If you’ve ever heard a child explaining the Ramayana in an ‘easy manner’ you will have noted the words good and bad floating around in the narration. Each character in the epic is judged on the basis of what he or she did to the protagonist and then, segregated into the categories mentioned in the title of this post. So while Rama was good, Ravana was bad and Manthara, downright ugly. Simple, isn’t it? But how do you judge Kaikeyi’s envy? Dasharatha’s blind love for Rama? Ravana’s kidnapping of Sita? Rama helping Sugreeva kill his brother Vali? The war in Lanka and the obvious massacre of innocents?

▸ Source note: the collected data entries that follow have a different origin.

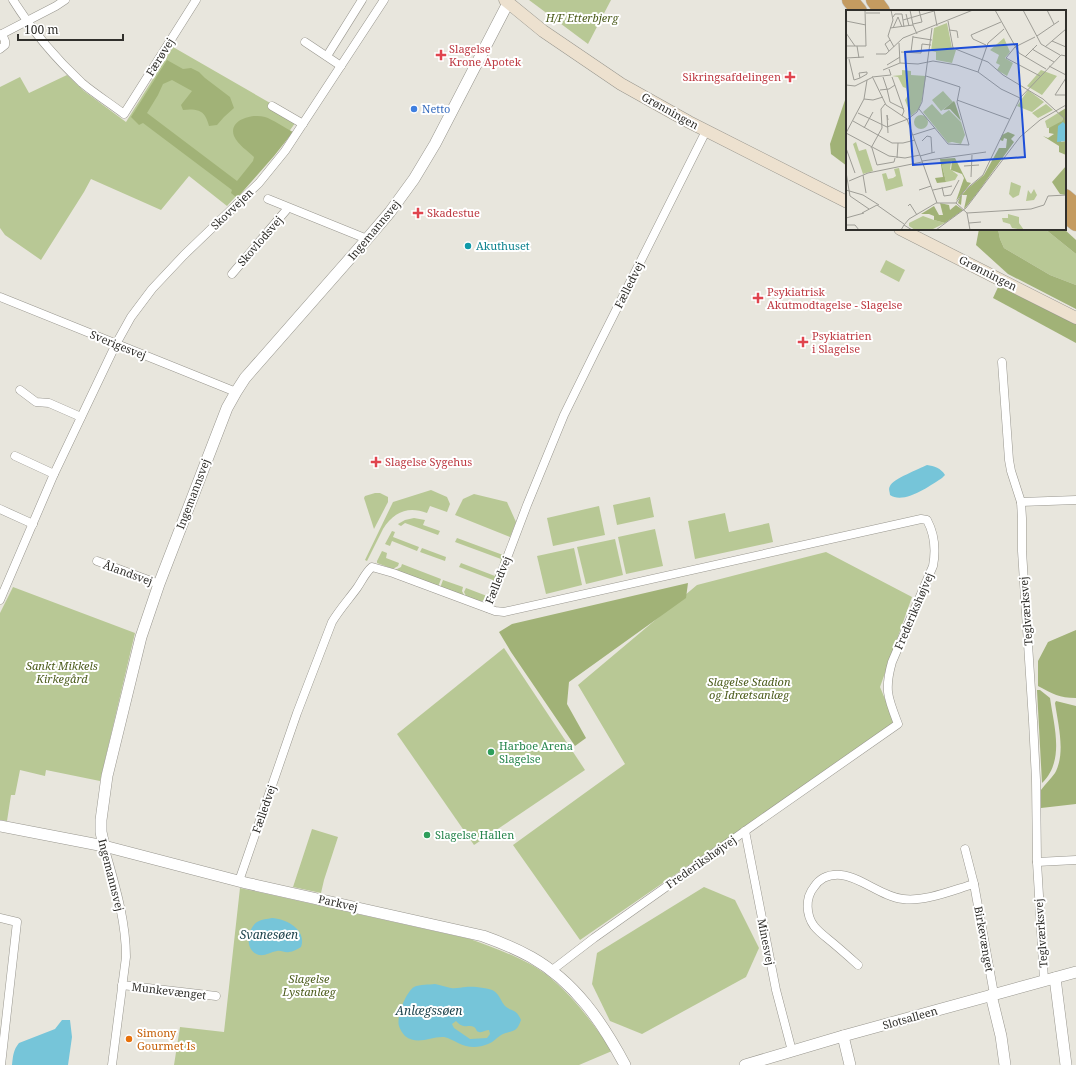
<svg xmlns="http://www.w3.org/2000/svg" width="1076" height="1065" viewBox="0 0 1076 1065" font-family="'Noto Serif',serif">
	<rect width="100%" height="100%" fill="#e8e6dd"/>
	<!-- green -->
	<g fill="#b8c895">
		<polygon points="529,0 611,0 588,44"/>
		<polygon points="173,47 298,119 268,161 227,206 189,176 161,210 91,179 84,192 41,260 5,235 0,228 0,87 20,77 29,93 67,75 84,91 126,122"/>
		<polygon points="998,229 1045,229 1076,254 1076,285 1050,275 1004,248 1000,239"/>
		<polygon points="886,260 905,270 899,282 880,272"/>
		<path d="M431,490L447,497L450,504L447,512L430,506L427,513C409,506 394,511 383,529L367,561L365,560L393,502Z"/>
		<polygon points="375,493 380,493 388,497 388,502 374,529 364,498 365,496"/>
		<polygon points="474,494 507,502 516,522 510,537 455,515 463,499"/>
		<polygon points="650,497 654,517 617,525 613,505"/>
		<polygon points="599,506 605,535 553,546 547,518"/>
		<polygon points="725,513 729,532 769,523 773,542 695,559 688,521"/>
		<polygon points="414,518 425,520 423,525 440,531 438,535 405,523 401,526 399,525 398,524 405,520"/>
		<polygon points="655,529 663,566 626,574 618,537"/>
		<polygon points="392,531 395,532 393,537 419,547 417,551 392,541 390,546 385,544"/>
		<polygon points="457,538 503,555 505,551 507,551 502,565 500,564 501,559 455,542"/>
		<polygon points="615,539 623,575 586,584 577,547"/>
		<polygon points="422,548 446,557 445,561 420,552"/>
		<polygon points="574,548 582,585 546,594 537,556"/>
		<polygon points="382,551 387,553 386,558 399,563 398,566 393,569 377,563 377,561"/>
		<polygon points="826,552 912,597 880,687 895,723 580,940 513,845 625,764 578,685 697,585"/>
		<polygon points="461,563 495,576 497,571 499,572 494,586 492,585 493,580 459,567"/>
		<polygon points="402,564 441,579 438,587 395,570 401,567"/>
		<polygon points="443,580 463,587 462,591 465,597 440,588"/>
		<polygon points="13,587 135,633 100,781 46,770 45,776 20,770 15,795 11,795 7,821 0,820 0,613"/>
		<path d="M466,588L487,596L489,592L491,593C484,604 479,602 467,598L464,592Z"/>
		<polygon points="504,648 585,770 474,845 397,734"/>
		<polygon points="312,829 338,837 324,880 321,893 293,887"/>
		<polygon points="704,887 735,900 759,948 746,977 642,1034 610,1021 592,984 597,953"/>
		<path d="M240,888L470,939C495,948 526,959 547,975C574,997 593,1023 612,1051L579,1065H174L180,1027L224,1032Z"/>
	</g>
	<!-- forest -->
	<g fill="#a1b277">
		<path d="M167,60L183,69L191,68L199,72L205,78L230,97L234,108L224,117L217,125L209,126C208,123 207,119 205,116C201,109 191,109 183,110L181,105L192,91L172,80L163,84L158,95L147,113L237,181L253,161L254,157C248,151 238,145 234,136C228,120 252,113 265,117C272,119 285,128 293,132L274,156L237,198L231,193L232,190L143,123L139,125L131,117Z"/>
		<polygon points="847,98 847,166 831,154 830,144 845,100"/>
		<polygon points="979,229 998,229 1000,239 1004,248 1050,275 1076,285 1076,309 1008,274 976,245"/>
		<polygon points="1045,229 1064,229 1076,240 1076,254"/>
		<polygon points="999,285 1076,324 1076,343 993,298"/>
		<polygon points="688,583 686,598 569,682 567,704 586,738 575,746 511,652 499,632 512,624"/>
		<path d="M1076,630V698C1059,698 1053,694 1038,686V661L1048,642Z"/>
		<path d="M1037,690H1040L1050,698C1054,726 1065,761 1042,783Z"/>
		<path d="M1056,701L1076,706V804L1041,808V790C1045,784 1051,779 1055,773C1066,753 1058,724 1055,703Z"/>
	</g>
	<!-- water -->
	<g fill="#76c5d9" fill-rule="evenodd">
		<path d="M927,465C934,466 941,468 945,475L942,478C931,485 904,505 890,495C890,492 888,489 890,486C893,479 919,469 927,465Z"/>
		<path d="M272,918C287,919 307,930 301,947C297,949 293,952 289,952C285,953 281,950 277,951C270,952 266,956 259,955C244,951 247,929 257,922C262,919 267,919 272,918Z"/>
		<path d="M435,984C441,985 445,987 451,988C456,989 461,987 466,987C472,986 489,988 494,991C500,995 501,1002 505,1006C512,1012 516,1008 521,1020C517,1032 514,1030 503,1034C498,1036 494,1042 488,1044C478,1048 468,1048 458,1043C454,1041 449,1038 444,1037C431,1036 418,1046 405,1036C402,1033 400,1029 399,1026C396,1017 406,992 414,987C420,984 429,985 435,984ZM456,1021C464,1030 469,1024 474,1027C478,1030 475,1031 479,1032C482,1033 486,1030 489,1030L490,1034L487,1038L470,1039L454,1028L452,1024Z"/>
		<path d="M62,1020H70L72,1037L68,1065H12C13,1057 13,1050 19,1043L55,1029Z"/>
	</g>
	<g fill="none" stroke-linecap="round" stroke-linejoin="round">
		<defs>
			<g id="minor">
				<path d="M13,0C33,32 54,57 82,83C95,94 111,104 124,114L196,0"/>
				<polyline points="0,35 56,6 65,0"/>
				<polyline points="305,42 341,66"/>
				<polyline points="0,49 5,45 5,41 2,34"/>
				<polyline points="327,56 362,0"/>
				<polyline points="272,106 303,124"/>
				<polyline points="268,199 367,239"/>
				<polyline points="232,274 288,208"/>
				<polyline points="0,297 236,392"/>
				<polyline points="1002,362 1009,460 1011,471 1021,502 1022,518 1022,551 1033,721 1036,780 1037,862 1044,980"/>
				<polyline points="20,390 36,402 49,403 81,417"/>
				<polyline points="15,456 54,474"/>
				<polyline points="1021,502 1076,500"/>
				<polyline points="0,509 33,524"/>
				<polyline points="97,561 159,584"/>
				<polyline points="0,600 54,474 116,344 131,317 152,289 184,255 259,183 285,151 384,0"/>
				<polyline points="488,608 527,505 564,415 595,352 706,131"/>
				<polyline points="745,831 776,990 792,1051"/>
				<path d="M104,846C114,882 126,919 126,957L112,1065"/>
				<polyline points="965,849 974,884 994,994"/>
				<polyline points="1037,862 1076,860"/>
				<path d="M239,881L297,713L332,622C339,610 349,599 357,588C362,581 365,573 372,567L393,573L495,611L504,612L921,519L927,520C935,535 936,550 933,566L892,662C884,690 888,698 898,724L745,831L594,938L551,971"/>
				<polyline points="0,918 17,922 1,1065"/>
				<path d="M858,965C848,956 838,947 828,939C823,935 818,931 814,926C806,915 805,898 814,887C820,878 830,874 841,875C861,877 882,897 903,899C925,902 953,890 974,884"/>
				<polyline points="122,985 216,996"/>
			</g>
			<g id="tertiary">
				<path d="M0,826L104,846L246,883L483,936C500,942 516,949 531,957C575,982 602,1022 625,1065"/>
				<polyline points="104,846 101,832 101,820 107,776 141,637 159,584 227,408 236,392 245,378 367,239 390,212 414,179 435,144 508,3"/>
				<polyline points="1055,978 1066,1065"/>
				<polyline points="991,995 1001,1036 1005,1065"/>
				<polyline points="843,1036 850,1065"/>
				<polyline points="745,1065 843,1036 1076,972"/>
			</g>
			<g id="secondary">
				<polyline points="505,0 543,31 621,84 689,122 847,202"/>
				<polyline points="900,229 1076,318"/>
			</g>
			<g id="motorway">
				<polyline points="850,0 859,11"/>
				<polyline points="874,0 882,11"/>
				<polyline points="1065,197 1076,206"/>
				<polyline points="1065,214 1076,223"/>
			</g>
		</defs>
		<!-- minor casing -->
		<use href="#minor" stroke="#98968e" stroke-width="9"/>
		<!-- tertiary casing -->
		<use href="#tertiary" stroke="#98968e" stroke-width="12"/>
		<!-- secondary casing -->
		<use href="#secondary" stroke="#98968e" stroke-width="13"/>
		<!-- motorway casing -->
		<use href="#motorway" stroke="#c5c5c4" stroke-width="17"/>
		<!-- minor -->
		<use href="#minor" stroke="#fff" stroke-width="8"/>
		<!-- tertiary -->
		<use href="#tertiary" stroke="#fff" stroke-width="11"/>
		<!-- secondary -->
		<use href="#secondary" stroke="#ede1cf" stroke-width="12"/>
		<!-- motorway -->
		<use href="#motorway" stroke="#c49b60" stroke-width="16"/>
	</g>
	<!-- markers -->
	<g fill="#e0444e" stroke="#fff" stroke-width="1.5">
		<path d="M439 49h4v4h4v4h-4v4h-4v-4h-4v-4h4z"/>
		<path d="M788 71h4v4h4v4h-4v4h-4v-4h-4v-4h4z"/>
		<path d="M416 207h4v4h4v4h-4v4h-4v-4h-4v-4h4z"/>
		<path d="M756 292h4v4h4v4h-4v4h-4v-4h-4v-4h4z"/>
		<path d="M801 336h4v4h4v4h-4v4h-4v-4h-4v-4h4z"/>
		<path d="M374 456h4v4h4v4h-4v4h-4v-4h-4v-4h4z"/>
	</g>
	<circle fill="#3f7fe0" stroke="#fff" stroke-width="1.5" cx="414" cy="109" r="4"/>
	<circle fill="#0f9aa8" stroke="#fff" stroke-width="1.5" cx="468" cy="246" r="4"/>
	<g fill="#2e9e5b" stroke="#fff" stroke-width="1.5">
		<circle cx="491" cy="752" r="4"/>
		<circle cx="427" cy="835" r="4"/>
	</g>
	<circle fill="#e8710a" stroke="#fff" stroke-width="1.5" cx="129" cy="1039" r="4"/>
	<g text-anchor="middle" stroke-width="4" stroke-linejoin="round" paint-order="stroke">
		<!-- park labels -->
		<g font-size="11" font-style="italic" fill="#4c5c1c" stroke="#fff">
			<text x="582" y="22">H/F Etterbjerg</text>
			<text x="62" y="670">Sankt Mikkels<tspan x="62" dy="13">Kirkegård</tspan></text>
			<text x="749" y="686">Slagelse Stadion<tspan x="749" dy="13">og Idrætsanlæg</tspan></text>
			<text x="309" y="983">Slagelse<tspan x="309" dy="13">Lystanlæg</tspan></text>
		</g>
		<!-- health labels -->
		<g font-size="11" fill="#be3a42" stroke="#fff" text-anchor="start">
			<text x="449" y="53">Slagelse<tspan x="449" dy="13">Krone Apotek</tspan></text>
			<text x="781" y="81" text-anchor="end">Sikringsafdelingen</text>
			<text x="427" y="217">Skadestue</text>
			<text x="767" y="296">Psykiatrisk<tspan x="767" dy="13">Akutmodtagelse - Slagelse</tspan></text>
			<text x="812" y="340">Psykiatrien<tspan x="812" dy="13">i Slagelse</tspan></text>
			<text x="385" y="466">Slagelse Sygehus</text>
		</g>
		<!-- street labels -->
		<g font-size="11" fill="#302f2b" stroke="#fff">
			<text transform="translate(160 57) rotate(-58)" y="4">Færøvej</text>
			<text transform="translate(670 111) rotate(29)" y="4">Grønningen</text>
			<text transform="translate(232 209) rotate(-44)" y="4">Skovvejen</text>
			<text transform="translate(374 230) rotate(-50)" y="4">Ingemannsvej</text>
			<text transform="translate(260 241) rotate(-49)" y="4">Skovlodsvej</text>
			<text transform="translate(988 273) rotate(27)" y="4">Grønningen</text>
			<text transform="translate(629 285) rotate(-63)" y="4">Fælledvej</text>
			<text transform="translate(118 345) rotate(22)" y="4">Sverigesvej</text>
			<text transform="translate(193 494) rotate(-69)" y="4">Ingemannsvej</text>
			<text transform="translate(128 573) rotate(20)" y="4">Ålandsvej</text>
			<text transform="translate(498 580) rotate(-68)" y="4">Fælledvej</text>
			<text transform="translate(914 611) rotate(-67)" y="4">Frederikshøjvej</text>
			<text transform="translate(1026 611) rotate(-94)" y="4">Teglværksvej</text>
			<text transform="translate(264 809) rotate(-71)" y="4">Fælledvej</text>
			<text transform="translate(701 862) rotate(-35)" y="4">Frederikshøjvej</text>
			<text transform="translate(111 875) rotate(76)" y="4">Ingemannsvej</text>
			<text transform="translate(338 903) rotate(13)" y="4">Parkvej</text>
			<text transform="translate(1041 933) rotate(-94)" y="4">Teglværksvej</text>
			<text transform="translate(984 939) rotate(80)" y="4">Birkevænget</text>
			<text transform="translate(766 942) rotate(79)" y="4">Minesvej</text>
			<text transform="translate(169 991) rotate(7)" y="4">Munkevænget</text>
			<text transform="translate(910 1018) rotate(-16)" y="4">Slotsalleen</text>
		</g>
		<!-- shop labels -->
		<g font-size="11" fill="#366cbe" stroke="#fff" text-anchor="start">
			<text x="422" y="113">Netto</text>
		</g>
		<!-- culture labels -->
		<g font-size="11" fill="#0d838f" stroke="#fff" text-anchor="start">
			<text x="476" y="250">Akuthuset</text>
		</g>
		<!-- leisure labels -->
		<g font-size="11" fill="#27864d" stroke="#fff" text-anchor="start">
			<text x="499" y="750">Harboe Arena<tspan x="499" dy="13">Slagelse</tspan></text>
			<text x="435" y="839">Slagelse Hallen</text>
		</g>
		<!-- food labels -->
		<g font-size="11" fill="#c56008" stroke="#fff" text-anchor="start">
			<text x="137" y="1037">Simony<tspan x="137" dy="13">Gourmet Is</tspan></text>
		</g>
		<!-- water labels -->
		<g font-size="12" font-style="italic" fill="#1e434c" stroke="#fff">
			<text x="269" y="939">Svanesøen</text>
			<text x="429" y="1015">Anlægssøen</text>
		</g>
	</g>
	<!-- overview -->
	<g transform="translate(846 10)">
		<rect width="220" height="220" fill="#e8e6dd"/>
		<path d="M101,13L106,38L110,40L106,53L90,50V42L85,41L88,18ZM158,28L164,42L159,48L167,53L161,66L151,60L154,55L150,53L153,45L144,40ZM56,60L65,61V65L80,66L76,90L73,99L65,106L59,90L62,85L60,78L57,77L52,67L46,66L56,65ZM195,60L211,66L196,85L181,76ZM182,80L198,92L186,102L171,96ZM97,81L107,92L95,101L86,90ZM86,94L96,105L103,100L115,112L119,125L115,134L106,132L102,133L77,102ZM200,94L207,100L192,108L186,103ZM212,103L217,108L216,111L207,118H201L199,111ZM68 112a7 7 0 1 1 14 0a7 7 0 1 1-14 0ZM10,132L13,141L20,139L27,161L17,164L7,134ZM98,153H105L104,159L112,165L109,170L100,172L96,155ZM53,158L57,176L40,181L36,164L40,163L42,169L47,168L50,166L48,159ZM165,172L175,176L173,185L167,188L163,184ZM188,179L191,185L188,190L180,191L182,180L185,184ZM162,204L173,207V213L178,220L166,218L164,214L157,212L156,208H162ZM77,206L88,210L99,213L85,220H69L63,216V213Z" fill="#b8c895"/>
		<path d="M108,91L109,93L115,111L104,99L97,100ZM220,98V115L215,132L220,131V145L213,142V136L197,126L202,128L208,124L203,123V118L216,111L217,108L212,103ZM162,122L169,125L165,129L168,132L132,182L120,197L118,199L121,185H116L115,195L112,193L114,187L121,179L138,165L153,138H160L161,129L158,128L157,131L154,130L156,125ZM109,148L121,172L125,173L110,191L118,168L116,164L105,160L106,151L96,155L100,172L91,173L89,168L97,167L94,149ZM220,156V185L214,184L206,172ZM94,193L103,195L104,200L110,195L117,200L99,213L88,210V206L83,204H75L88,196L93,205H97Z" fill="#a1b277"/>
		<path d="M217,112L220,115V131L211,132L212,116Z" fill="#76c5d9"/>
		<path fill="none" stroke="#9e9d96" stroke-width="1" d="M45,0L47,10L42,26L48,37M64,0L67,15M88,0L91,16M149,0L173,43L200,59M177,0L195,34L214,45M201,0L208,14M20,3H34M60,4L63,16M47,7L49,4H56L58,17M57,10L88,1M0,11L20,15M102,11L107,38L142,52L157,65L197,89L220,110M67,14L76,12L73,0M44,18L67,15L71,24M47,18L52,7L56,17M103,20L111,21L112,28M0,23L9,36M191,26L213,11M67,27L86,30M189,27L169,37L160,48L194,66M206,31L220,37M53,33L54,53M140,35L127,29L125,25L155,12M0,36H20L19,0M11,36L13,48M199,37L220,19M186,39L208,52M43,41L39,34L44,30M55,42L75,43L76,34L85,35M65,42L67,26M30,44H40L57,28L127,0M179,47L191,35M0,48L18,47M3,49L8,70M54,53L72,54L87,51L111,55L132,62L155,79L174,88M41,55L54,47M203,56L220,65M37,60L54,53M132,62L142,33L158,19M26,67L45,65L43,59M37,67L41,79M46,67L58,101L56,106M27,68L40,95L61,109L91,193M220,68L209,85H220M8,70L14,68L21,64V62L13,63L14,68M0,75L9,76L27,67M41,79L44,92L58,99M34,80L43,79L49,75M18,89L27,90L37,87M111,90L163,109M73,99L102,134L123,135L111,92L114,77L80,66M12,103L41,117L62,109L71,102L76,92L86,18M7,111L46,133H57L69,130M18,118L27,102M0,123L43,146L59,148L74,145M0,123L18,89L21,70M42,123L41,105L42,110M67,125L89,118M76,131L81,126L85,127L86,143M0,138L9,163M25,138L36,118L35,99L39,94M26,138L31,155L48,152L49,148M74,146L89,142M51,148L52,133M76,151L140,142M118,156L133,155M0,162L4,186L23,199M17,165L20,183M125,167L126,145M3,171L22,163L76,152M96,177L98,186L105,185L113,170M0,180L17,185L33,195M73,180L85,176M87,180L106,176M110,193L121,203L124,220M62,196L64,194L71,205M16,203L31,195L58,214M121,203L185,199L198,195L202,186L220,185M0,208L18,203M123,213L135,212M1,215H9L13,220M58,215L63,209L90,193H110L118,181L137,165L174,88L215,45L220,46M55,220L58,215L66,220M90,220L120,198L174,127L194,110L220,95"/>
		<path fill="#1d4ed8" fill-opacity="0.15" stroke="#1d4ed8" stroke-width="2" d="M171,34L179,147L67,155L59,42Z"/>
		<rect width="220" height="220" fill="none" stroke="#302f2b" stroke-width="2"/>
	</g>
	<!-- scale -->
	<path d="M18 34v6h105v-6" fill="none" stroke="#302f2b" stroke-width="2"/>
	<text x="24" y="34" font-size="12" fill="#302f2b" stroke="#ffffff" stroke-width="3" paint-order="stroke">100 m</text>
</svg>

While it’s very easy for a child to pronounce judgements, it’s not as simple for adults especially in the world we live in. After all, it took us four years to decide the fate of Ajmal Kasab, someone my children keep asking me about. And no, it’s not very easy to answer their questions especially when they throw the “killing someone is a bad deed” and ‘an eye for an eye will make the whole world blind’ lines at you even if the man in question has slaughtered innocents. When the newspapers flooded us this week with disturbing images and news reports of the bloodbath in distant Connecticut sparked off by a 20 year old and the equally young 23 year old delivered a fate worse than death in nearby Delhi, we parents unanimously wanted justice. In the second case, we clamoured for the perpetrators to be hanged, killed, flogged, castrated, shot etc. I see these words staring back at me from the papers every morning and I wince as I watch my daughters break them and piece them together to make sense and wonder when the questions will rain down.
As a mother of two daughters, this is definitely the end of the world I’ve grown up in. It is an ugly world we live in where man behaves worse than animals, where the good is fast vanishing and the bad/evil prevails.
Is this what the Mayans meant when they predicted the end of the world?